UKur Yatani

National Treasury Cabinet Secretary Ukur Yatani during the launch of Kenya Revenue Authority ‘s eighth corporate plan at Times Tower in Nairobi on June 24, 2021. 

| Francis Nderitu | Nation Media Group

Salary increase relief for civil servants

What you need to know:

  • Civil servants on contract will be hired on permanent and pensionable terms following a review by the Public Service Commission.

The National Treasury has directed ministries to set aside money to cover salary increases for civil servants next year even as contract workers will be absorbed as permanent employees.

This comes barely two months after the Salaries and Remuneration Commission (SRC) announced a freeze on hikes in salaries and allowances for two years to save taxpayers from an additional tax burden.

SRC said the freeze will save Sh82 billion in the 2021/22 - 2024/25 remuneration review cycle, money that could be directed to priority spending areas.

“The National Treasury advised the commission that due to the effects of Covid-19 on the performance of revenue and the expected slow economic recovery, it should consider postponing the review for the next two fiscal years until the economy improves,” SRC chair Lyn Mengich said 

“The National Treasury will review the performance of the economy and advise SRC as and when the review can be done based on the prevailing circumstances to ensure affordability and fiscal sustainability.”

But in a circular to ministries, departments and agencies (MDAs) for preparation of the new budget, Treasury Cabinet Secretary Ukur Yatani has instructed MDAs to set aside sufficient funds for civil servants’ pay rises in the next financial year, in what is set to be a relief for thousands of government workers who qualify for raises.

Mr Yatani will officially launch the FY 2022/23 and medium-term budget preparation process this morning.

“The National government expenditure on compensation to employees is not expected to exceed 35 per cent of the national government’s revenue in line with fiscal responsibility principles,” he said. 

Public wage bill burden

“To ensure the wage bill remains within the medium-term targets, SWGs (Sector-Working Groups) should not allocate resources for new recruitment, interns, casuals or upgrading unless there is prior approval from the National Treasury.

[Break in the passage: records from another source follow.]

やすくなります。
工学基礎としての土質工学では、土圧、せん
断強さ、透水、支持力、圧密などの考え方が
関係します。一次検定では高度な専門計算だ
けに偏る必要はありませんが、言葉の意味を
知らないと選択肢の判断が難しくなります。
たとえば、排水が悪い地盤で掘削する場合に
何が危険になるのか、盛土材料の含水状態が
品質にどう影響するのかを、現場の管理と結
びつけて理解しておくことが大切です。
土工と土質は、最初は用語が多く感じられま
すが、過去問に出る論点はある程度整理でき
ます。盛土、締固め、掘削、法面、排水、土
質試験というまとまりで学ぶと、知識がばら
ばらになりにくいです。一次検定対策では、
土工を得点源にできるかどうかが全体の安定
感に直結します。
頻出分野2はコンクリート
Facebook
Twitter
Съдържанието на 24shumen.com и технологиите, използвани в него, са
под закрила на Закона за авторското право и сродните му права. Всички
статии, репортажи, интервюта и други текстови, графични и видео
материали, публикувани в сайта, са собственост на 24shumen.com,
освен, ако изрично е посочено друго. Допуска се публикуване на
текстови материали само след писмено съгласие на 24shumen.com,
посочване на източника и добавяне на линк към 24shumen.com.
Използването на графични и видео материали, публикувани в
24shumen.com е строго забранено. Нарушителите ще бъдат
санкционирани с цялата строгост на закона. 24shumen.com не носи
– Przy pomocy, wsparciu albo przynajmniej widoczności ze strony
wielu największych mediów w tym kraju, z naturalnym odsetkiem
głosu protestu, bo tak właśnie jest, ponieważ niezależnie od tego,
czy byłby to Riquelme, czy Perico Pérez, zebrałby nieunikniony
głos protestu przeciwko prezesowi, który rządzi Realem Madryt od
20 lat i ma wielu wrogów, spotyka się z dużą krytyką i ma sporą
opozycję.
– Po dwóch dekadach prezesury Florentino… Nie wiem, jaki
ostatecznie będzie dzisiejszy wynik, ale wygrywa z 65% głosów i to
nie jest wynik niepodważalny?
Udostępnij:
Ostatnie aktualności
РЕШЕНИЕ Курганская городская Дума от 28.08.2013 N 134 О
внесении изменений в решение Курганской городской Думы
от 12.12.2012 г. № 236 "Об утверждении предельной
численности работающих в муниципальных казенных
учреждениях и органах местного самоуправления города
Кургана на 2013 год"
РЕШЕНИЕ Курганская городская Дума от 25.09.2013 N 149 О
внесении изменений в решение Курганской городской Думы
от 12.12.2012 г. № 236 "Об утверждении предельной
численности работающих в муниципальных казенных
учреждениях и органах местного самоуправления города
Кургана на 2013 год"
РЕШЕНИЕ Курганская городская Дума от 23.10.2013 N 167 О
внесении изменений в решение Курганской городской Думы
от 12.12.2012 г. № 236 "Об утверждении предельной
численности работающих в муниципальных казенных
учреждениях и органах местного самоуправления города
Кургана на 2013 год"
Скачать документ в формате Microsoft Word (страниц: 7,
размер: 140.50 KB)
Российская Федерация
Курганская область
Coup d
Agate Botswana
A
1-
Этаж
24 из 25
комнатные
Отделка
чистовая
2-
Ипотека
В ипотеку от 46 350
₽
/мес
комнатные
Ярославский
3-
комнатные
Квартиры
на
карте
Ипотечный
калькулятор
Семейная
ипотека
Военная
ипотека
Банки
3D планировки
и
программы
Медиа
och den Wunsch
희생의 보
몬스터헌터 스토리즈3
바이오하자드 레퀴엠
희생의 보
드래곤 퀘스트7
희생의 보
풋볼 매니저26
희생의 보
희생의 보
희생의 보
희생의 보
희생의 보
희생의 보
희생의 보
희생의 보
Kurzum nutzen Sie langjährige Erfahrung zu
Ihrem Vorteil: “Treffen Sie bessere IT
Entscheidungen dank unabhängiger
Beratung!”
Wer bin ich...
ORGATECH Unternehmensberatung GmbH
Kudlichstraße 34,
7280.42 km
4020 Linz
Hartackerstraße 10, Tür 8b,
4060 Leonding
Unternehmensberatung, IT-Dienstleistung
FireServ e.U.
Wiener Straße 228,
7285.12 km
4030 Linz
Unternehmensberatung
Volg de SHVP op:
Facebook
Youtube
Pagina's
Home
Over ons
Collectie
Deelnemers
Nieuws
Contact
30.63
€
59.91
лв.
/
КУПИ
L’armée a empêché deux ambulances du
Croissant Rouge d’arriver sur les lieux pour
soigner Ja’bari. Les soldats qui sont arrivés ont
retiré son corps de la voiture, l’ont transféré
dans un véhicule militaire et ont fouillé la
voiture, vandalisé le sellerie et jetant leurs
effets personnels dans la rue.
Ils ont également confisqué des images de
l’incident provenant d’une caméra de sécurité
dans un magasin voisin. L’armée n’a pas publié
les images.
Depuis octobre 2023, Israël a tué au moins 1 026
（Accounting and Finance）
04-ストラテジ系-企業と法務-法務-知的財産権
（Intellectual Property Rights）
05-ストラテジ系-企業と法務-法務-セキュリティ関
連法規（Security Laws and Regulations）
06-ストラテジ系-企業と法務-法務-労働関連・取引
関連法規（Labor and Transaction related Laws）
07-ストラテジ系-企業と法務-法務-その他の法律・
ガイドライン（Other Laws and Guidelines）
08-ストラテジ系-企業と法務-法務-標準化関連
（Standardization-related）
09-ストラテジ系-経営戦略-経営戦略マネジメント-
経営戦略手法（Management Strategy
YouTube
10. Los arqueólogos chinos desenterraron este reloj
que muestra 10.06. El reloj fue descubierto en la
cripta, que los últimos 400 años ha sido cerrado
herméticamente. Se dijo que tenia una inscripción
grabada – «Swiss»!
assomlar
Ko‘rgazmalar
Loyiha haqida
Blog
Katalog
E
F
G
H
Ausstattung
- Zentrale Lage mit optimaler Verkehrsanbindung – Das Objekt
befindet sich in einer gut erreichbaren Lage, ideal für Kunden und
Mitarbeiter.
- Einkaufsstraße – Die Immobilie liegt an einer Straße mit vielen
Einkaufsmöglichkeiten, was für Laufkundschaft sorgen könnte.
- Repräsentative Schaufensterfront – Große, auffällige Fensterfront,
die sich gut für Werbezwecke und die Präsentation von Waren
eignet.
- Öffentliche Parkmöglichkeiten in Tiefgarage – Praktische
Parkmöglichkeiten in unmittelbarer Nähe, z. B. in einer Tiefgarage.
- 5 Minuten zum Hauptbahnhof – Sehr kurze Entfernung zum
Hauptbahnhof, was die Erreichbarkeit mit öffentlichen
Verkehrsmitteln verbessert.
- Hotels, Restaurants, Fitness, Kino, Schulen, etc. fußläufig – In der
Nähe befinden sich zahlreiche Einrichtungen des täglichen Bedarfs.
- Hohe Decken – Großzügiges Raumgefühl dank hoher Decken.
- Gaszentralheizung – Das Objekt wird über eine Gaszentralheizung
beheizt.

“MDAs should, however, provide adequate resources to cater for movement from one salary scale to another.”

This comes as taxpayers heave under a growing public wage bill burden that grew by 34.5 per cent between 2015 and 2020, crowding out money left for development spending. 

SRC data shows that the public wage bill grew from Sh615 billion in 2016 to Sh664 billion in 2017, Sh733 billion in 2018, Sh795 billion in 2019 and Sh827 billion last year.

Meanwhile, government employees hired on contract are set to become permanent and pensionable following a fresh review of their terms by the Public Service Commission (PSC).

PSC had frozen the hiring of new government staff on permanent and pensionable terms in July 2019 as part of drastic reforms of the public service to stem the rising wage bill, cut rising pension obligations and monitor the performance of civil servants.

Employment of contract workers comes after the government in January finally put into force the long-mooted savings pension scheme where public workers now contribute to their pensions on a monthly basis, in a bid to save taxpayers from footing billions of shillings in pensions paid to civil servants annually.

Current employment terms

Contribution is mandatory for government employees aged below 45, and covers teachers employed by the Teachers Service Commission, National Police Service, Prisons Service and National Youth Service.

The workers contribute 2 per cent of their monthly salaries to the scheme in its first year, while the contributions will increase to 5 per cent next year and 7.5 per cent in the third year. They are supplemented by a corresponding 15 per cent contribution from the government.

But PSC has now changed the employment terms of entry-level contract employees hired from May 2019 to permanent and pensionable, with outstanding dues to the scheme since it was set up in January to be recovered from their salaries within 12 months. 

“The Public Service Commission has in the recent past appointed officers at entry level on contract. This decision was made before the operationalization of the Public Service Superannuation Act,” said PSC vice-chair Charity Kisotu in a notice on Tuesday. 

“On January 1, 2021, the government rolled out the Public Service Superannuation Scheme with a commencement date of January 1, 2021.

“Employees appointed at certificate, diploma and graduate entry levels on contract terms from May 2019 to date will have their terms of service translated to permanent and pensionable terms with effect from their respective dates of appointments.” 

Personal staff of top government officials will be retained on their current employment terms.

The pension scheme is a relief to taxpayers, who have been dipping deeper into their pockets to pay rising pension dues to civil servants, with the payments steadily rising each year.